Firma um 1,3 Millionen betrogen
Diessenhofen/Konstanz. Der ehemals für den Einkauf zuständige Angestellte einer Firma in Diessenhofen TG soll für 39 Monate hinter Gitter.
Das Landgericht Konstanz (D) befand ihn schuldig, die Firma um rund eine Million Franken betrogen zu haben. Der Angeklagte war in der Firma, die rund 130 Angestellte hat und 30 Mio. Fr. Jahresumsatz erwirtschaftet, für den Wareneinkauf zuständig. Im Jahr 2000 beauftragte der deutsche Grenzgänger seinen in Gottmadingen (D) lebenden Bruder, eine Firma zu gründen.

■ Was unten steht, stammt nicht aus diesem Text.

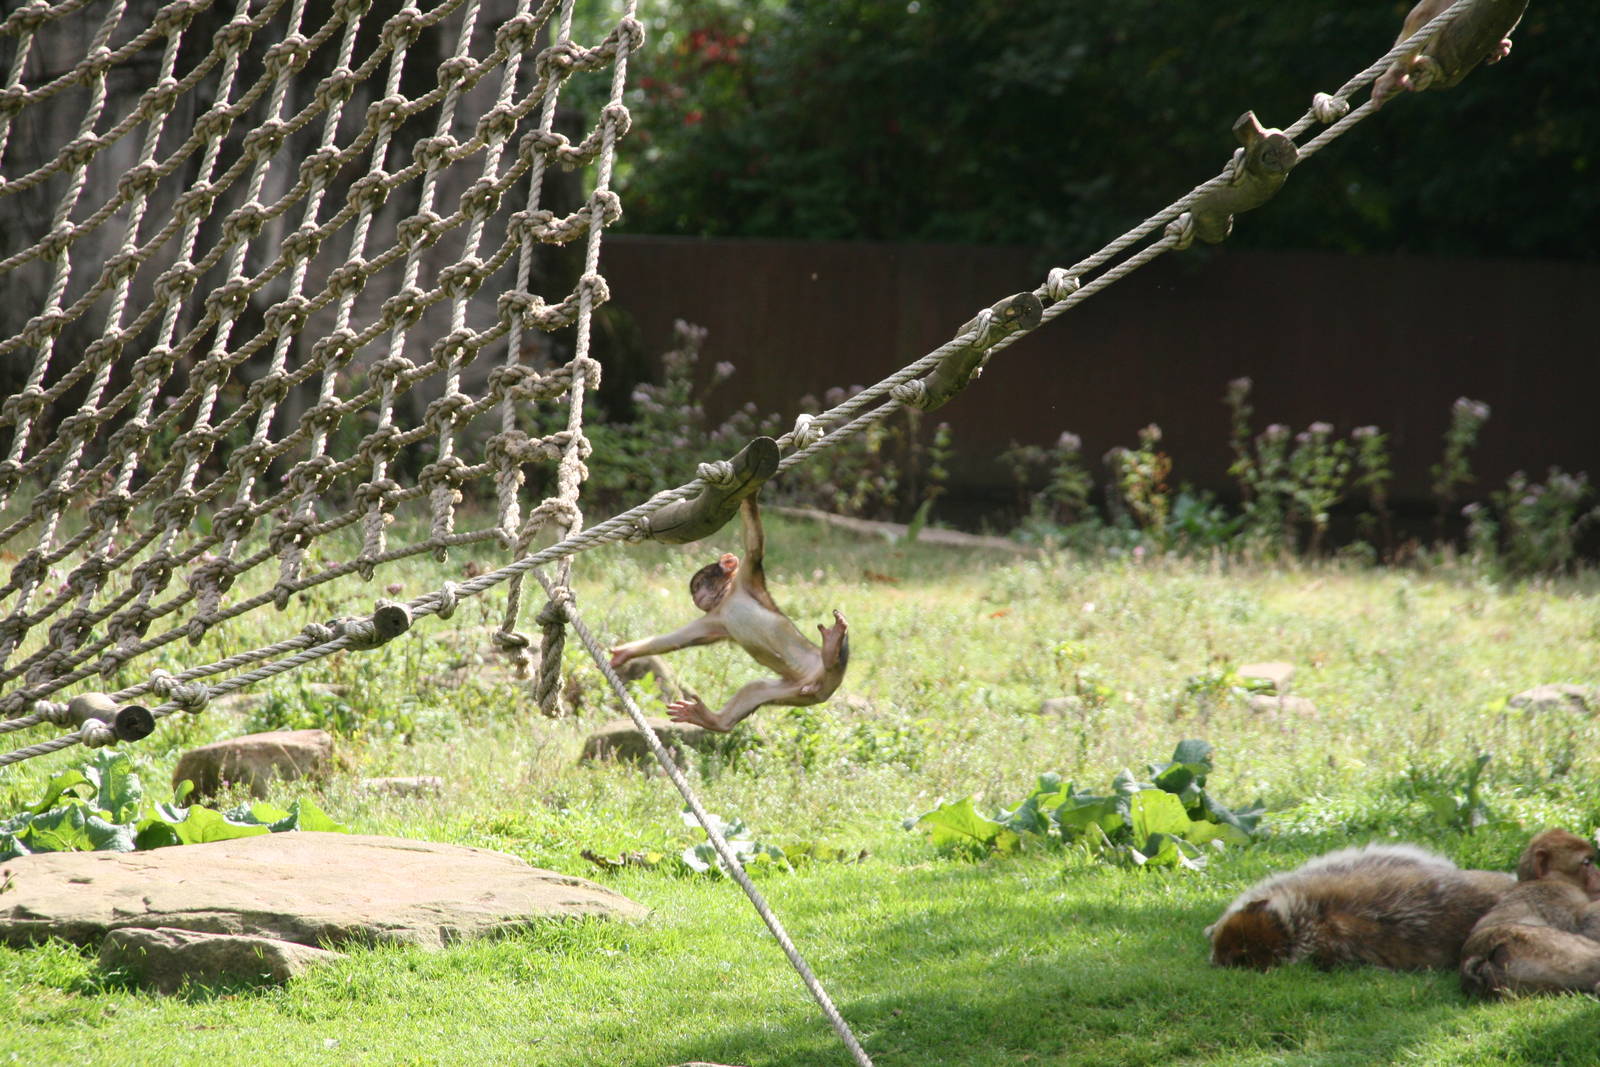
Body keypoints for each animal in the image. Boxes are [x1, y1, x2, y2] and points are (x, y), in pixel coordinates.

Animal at [608, 497, 849, 733]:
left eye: (698, 585)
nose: (696, 597)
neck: (727, 598)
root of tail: (817, 686)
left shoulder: (746, 576)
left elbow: (754, 541)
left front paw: (748, 496)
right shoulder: (715, 618)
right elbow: (679, 638)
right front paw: (625, 653)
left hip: (829, 675)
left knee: (835, 662)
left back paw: (832, 648)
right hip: (795, 693)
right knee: (754, 691)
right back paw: (712, 720)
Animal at [1459, 829, 1600, 998]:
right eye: (1587, 863)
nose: (1599, 874)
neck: (1539, 880)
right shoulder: (1558, 894)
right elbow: (1585, 926)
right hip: (1544, 948)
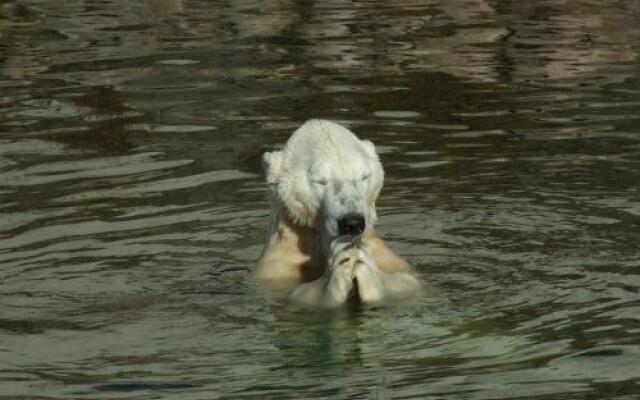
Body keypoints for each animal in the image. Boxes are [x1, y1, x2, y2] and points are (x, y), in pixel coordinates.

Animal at [252, 119, 422, 306]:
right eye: (320, 181)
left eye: (363, 176)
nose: (352, 223)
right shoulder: (276, 267)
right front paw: (338, 268)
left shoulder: (388, 258)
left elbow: (409, 281)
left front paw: (368, 269)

Diese Firma lieferte dann Metallteile an die Diessenhofer Firma. Der Angeklagte zeichnete die Rechnungen ab, die Buchhaltung wies die Beträge an. In weiteren 114 Fällen verfuhren Einkäufer und Buchhaltung gleich – mit dem Unterschied, dass zuvor keine Lieferungen erfolgt waren.
Keine Kontrollmechanismen
Insgesamt zahlte die Firma zwischen September 2000 und August 2005 etwa 1,3 Mio. Franken (830 000 Euro) für nie gelieferte Waren und Leistungen. Erst dann flog der Betrug auf. Weil ein Teil der Straftaten inzwischen bereits verjährt ist, ging es am Mittwoch nur noch um Betrug in Höhe von rund einer Million Franken.
Der als Zeuge geladene Buchhalter der betroffenen Firma bescheinigte dem Angeklagten cleveres Vorgehen: In der Firma habe es praktisch keine Kontrollmechanismen gegeben. Wenn der Einkäufer die Rechnungen über 1500 bis 14 000 Franken als korrekt abgezeichnet hatte, wurden sie von der Buchhaltung bezahlt.
Fast gewerbsmässig
Der Staatsanwalt hatte für den ehemaligen Einkäufer wegen Untreue und schwerem Betrug viereinhalb Jahre Freiheitsstrafe verlangt. Er habe seinen Bruder in den Betrug mit hineingezogen und den Betrug «fast gewerbsmässig» betrieben.
Mit dem Geld finanzierte der Angeklagte den Umbau seines Hauses und einen Lebensstil, der aufwendiger war, als es sein Lohn zugelassen hätte. Strittig war, wieviel des Geldes beim Bruder des Angeklagten geblieben war. Der Angeklagte sprach von etwa 56 000 Franken, der Staatsanwalt von 25 000 Franken.
Steuersparmodell
Der Bruder dagegen erklärte, es sei «manchmal eine zusätzliche Jeanshose herausgesprungen» bei dem Geschäft. Im Übrigen habe er nicht gewusst, dass sein Bruder seinen Arbeitgeber betrüge. Er sei davon ausgegangen, dass die deutsche Briefkastenfirma eigentlich im Auftrag der Diessenhofer Firma gegründet worden sei, um Steuern zu sparen.
Tatsächlich hat das deutsche Finanzamt von dem Betrug der Brüder profitiert: Sie versteuerten die Firmeneinkünfte in Deutschland korrekt. Dass der Bruder des Angeklagten am Mittwoch nicht vor Gericht stand, ist Folge eines inzwischen geschlossenen Vergleichs.
Er verpflichtete sich gegenüber der Firma, bis Ende November 70 000 Franken zurück zu zahlen. Hält er den Termin nicht ein, werden über 410 000 Franken (250 000 Euro) fällig.